> **SELECTED EXCERPT**
Re: Change soft-dirty interface?

linux-mm.kvack.org archive mirror
 help / color / mirror / Atom feed

From: Minchan Kim <minchan@kernel.org>
To: Pavel Emelyanov <xemul@parallels.com>
Cc: Andrew Morton <akpm@linux-foundation.org>,
	KOSAKI Motohiro <kosaki.motohiro@gmail.com>,
	linux-mm@kvack.org
Subject: Re: Change soft-dirty interface?
Date: Sat, 15 Jun 2013 15:41:02 +0900	[thread overview]
Message-ID: <20130615064102.GA7470@gmail.com> (raw)
In-Reply-To: <51BB0065.7090408@parallels.com>


Hi Pavel,

Sorry for the delaying.
Maybe our timezone difference and my boys's interrupt.

On Fri, Jun 14, 2013 at 03:37:09PM +0400, Pavel Emelyanov wrote:
> On 06/14/2013 03:22 PM, Minchan Kim wrote:
> > Hello Pavel,
> > 
> > On Fri, Jun 14, 2013 at 02:01:23PM +0400, Pavel Emelyanov wrote:
> >>>>>>> If it's not allowed, another approach should be new system call.
> >>>>>>>
> >>>>>>>         int sys_softdirty(pid_t pid, void *addr, size_t len);
> >>>>>>
> >>>>>> This looks like existing sys_madvise() one.
> >>>>>
> >>>>> Except pid part. It is added by your purpose, which external task
> >>>>> can control any process.
> >>
> >> In CRIU we can work with pid-less syscalls just fine :) So extending regular
> >> madvise would work.
> > 
> > I didn't know that.
> > Just out of curiosity. How can CRIU control other tasks without pid?
> 
> We use the parasite-injection technique [1]. Briefly -- we put a code into
> other task's address space using ptrace() and /proc/PID/map_files/ and make
> this code run and do what we need. Thus we can call madvise() "on" another
> task.

Interesting.

Source data
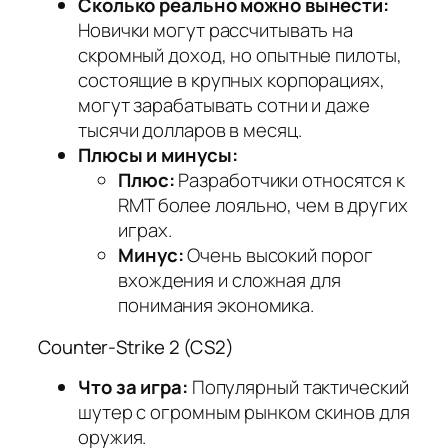
Сколько реально можно вынести:
Новички могут рассчитывать на
скромный доход, но опытные пилоты,
состоящие в крупных корпорациях,
могут зарабатывать сотни и даже
тысячи долларов в месяц.
Плюсы и минусы:
Плюс:
Разработчики относятся к
RMT более лояльно, чем в других
играх.
Минус:
Очень высокий порог
вхождения и сложная для
понимания экономика.
Counter-Strike 2 (CS2)
Что за игра:
Популярный тактический
шутер с огромным рынком скинов для
оружия.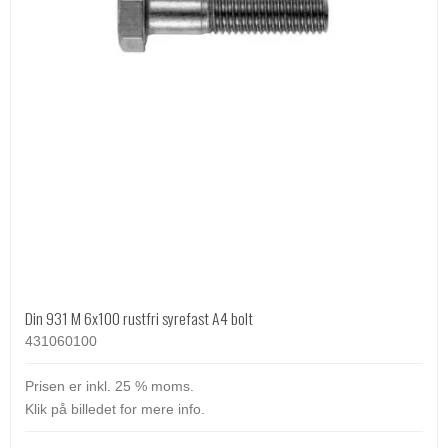
Din 931 M 6x100 rustfri syrefast A4 bolt
431060100
Prisen er inkl. 25 % moms.
Klik på billedet for mere info.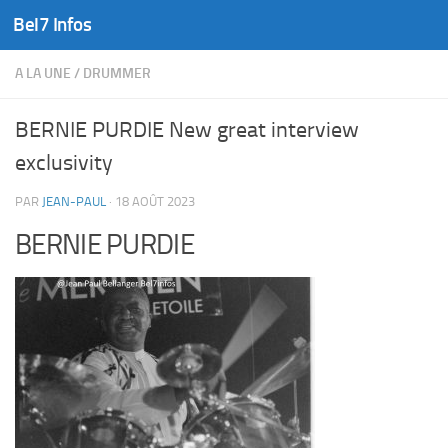
Bel7 Infos
Skip to content
A LA UNE
/
DRUMMER
BERNIE PURDIE New great interview
exclusivity
PAR
JEAN-PAUL
·
18 AOÛT 2023
BERNIE PURDIE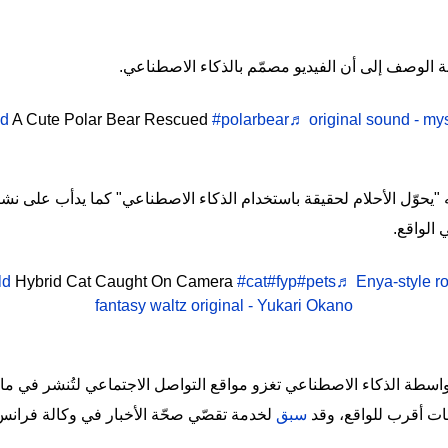
لوصف إلى أن الفيديو مصمّم بالذكاء الاصطناعي.
A Cute Polar Bear Rescued
#polarbear
♬ original sound - mys
حوّل الأحلام لحقيقة باستخدام الذكاء الاصطناعي" كما يدأب على نشر 
 الواقع.
Hybrid Cat Caught On Camera
#cat
#fyp
#pets
♬ Enya-style r
fantasy waltz original - Yukari Okano
اسطة الذكاء الاصطناعي تغزو مواقع التواصل الاجتماعي لتُنشر في ما ب
ات أقرب للواقع، وقد
سبق
لخدمة تقصّي صحّة الأخبار في وكالة فران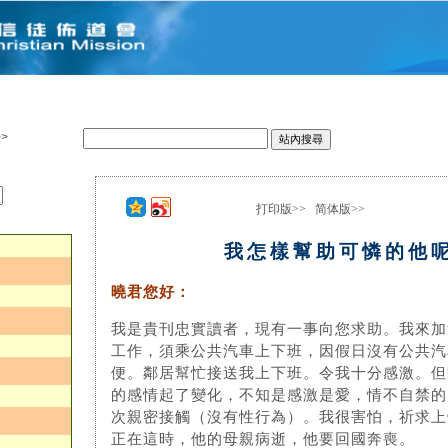
>
打印版>>
简体版>>
：
我怎樣幫助可憐的他
曉君您好：
我是貴刊忠實讀者，現有一事向您求助。我來加
工作，須乘公共汽車上下班，因假日沒有公共汽
便。鄰居幫忙接送我上下班。令我十分感激。但
的感情起了變化，不知是感激是愛，情不自禁的
次親密接觸（沒有性行為）。我很害怕，祈求上
正在這時，他的母親病逝，他要回國奔喪。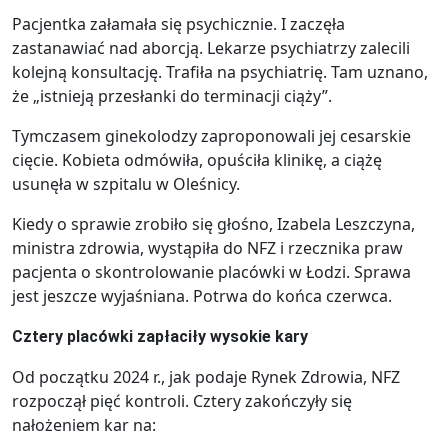
Pacjentka załamała się psychicznie. I zaczęła
zastanawiać nad aborcją. Lekarze psychiatrzy zalecili
kolejną konsultację. Trafiła na psychiatrię. Tam uznano,
że „istnieją przesłanki do terminacji ciąży”.
Tymczasem ginekolodzy zaproponowali jej cesarskie
cięcie. Kobieta odmówiła, opuściła klinikę, a ciążę
usunęła w szpitalu w Oleśnicy.
Kiedy o sprawie zrobiło się głośno, Izabela Leszczyna,
ministra zdrowia, wystąpiła do NFZ i rzecznika praw
pacjenta o skontrolowanie placówki w Łodzi. Sprawa
jest jeszcze wyjaśniana. Potrwa do końca czerwca.
Cztery placówki zapłaciły wysokie kary
Od początku 2024 r., jak podaje Rynek Zdrowia, NFZ
rozpoczął pięć kontroli. Cztery zakończyły się
nałożeniem kar na: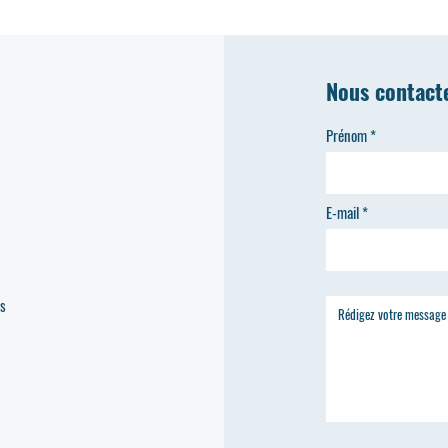
Nous contact
Prénom
E-mail
es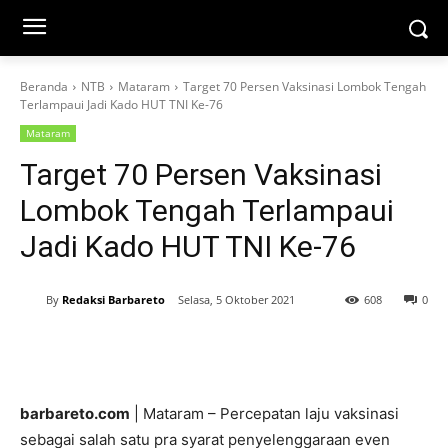
Beranda
NTB
Mataram
Target 70 Persen Vaksinasi Lombok Tengah
Terlampaui Jadi Kado HUT TNI Ke-76
Mataram
Target 70 Persen Vaksinasi
Lombok Tengah Terlampaui
Jadi Kado HUT TNI Ke-76
By
Redaksi Barbareto
Selasa, 5 Oktober 2021
608
0
barbareto.com
| Mataram – Percepatan laju vaksinasi
sebagai salah satu pra syarat penyelenggaraan even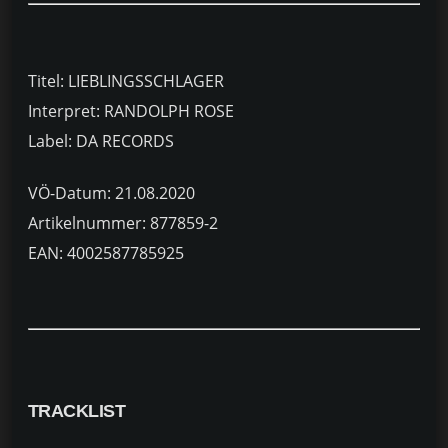
Titel: LIEBLINGSSCHLAGER
Interpret: RANDOLPH ROSE
Label: DA RECORDS
VÖ-Datum: 21.08.2020
Artikelnummer: 877859-2
EAN: 4002587785925
TRACKLIST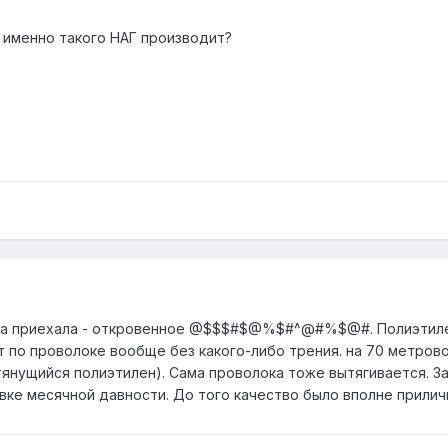
 именно такого НАГ производит?
ка приехала - откровенное @$$$#$@%$#^@#%$@#. Полиэтилен 
т по проволоке вообще без какого-либо трения. на 70 метров
тянущийся полиэтилен). Сама проволока тоже вытягивается. З
вке месячной давности. До того качество было вполне прили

> **JOB 1**
According to the mailing-list thread, what technique does CRIU use to call madvise() on another task?
> **JOB 2**
Please duplicate a passage of the mailing-list thread, starting at the words "Maybe our timezone" and stopping after "existing sys_madvise() one.".

> **PROBLEM SOLUTION 1**
The parasite-injection technique.

> **PROBLEM SOLUTION 2**
Maybe our timezone difference and my boys's interrupt.

On Fri, Jun 14, 2013 at 03:37:09PM +0400, Pavel Emelyanov wrote:
> On 06/14/2013 03:22 PM, Minchan Kim wrote:
> > Hello Pavel,
> > 
> > On Fri, Jun 14, 2013 at 02:01:23PM +0400, Pavel Emelyanov wrote:
> >>>>>>> If it's not allowed, another approach should be new system call.
> >>>>>>>
> >>>>>>>         int sys_softdirty(pid_t pid, void *addr, size_t len);
> >>>>>>
> >>>>>> This looks like existing sys_madvise() one.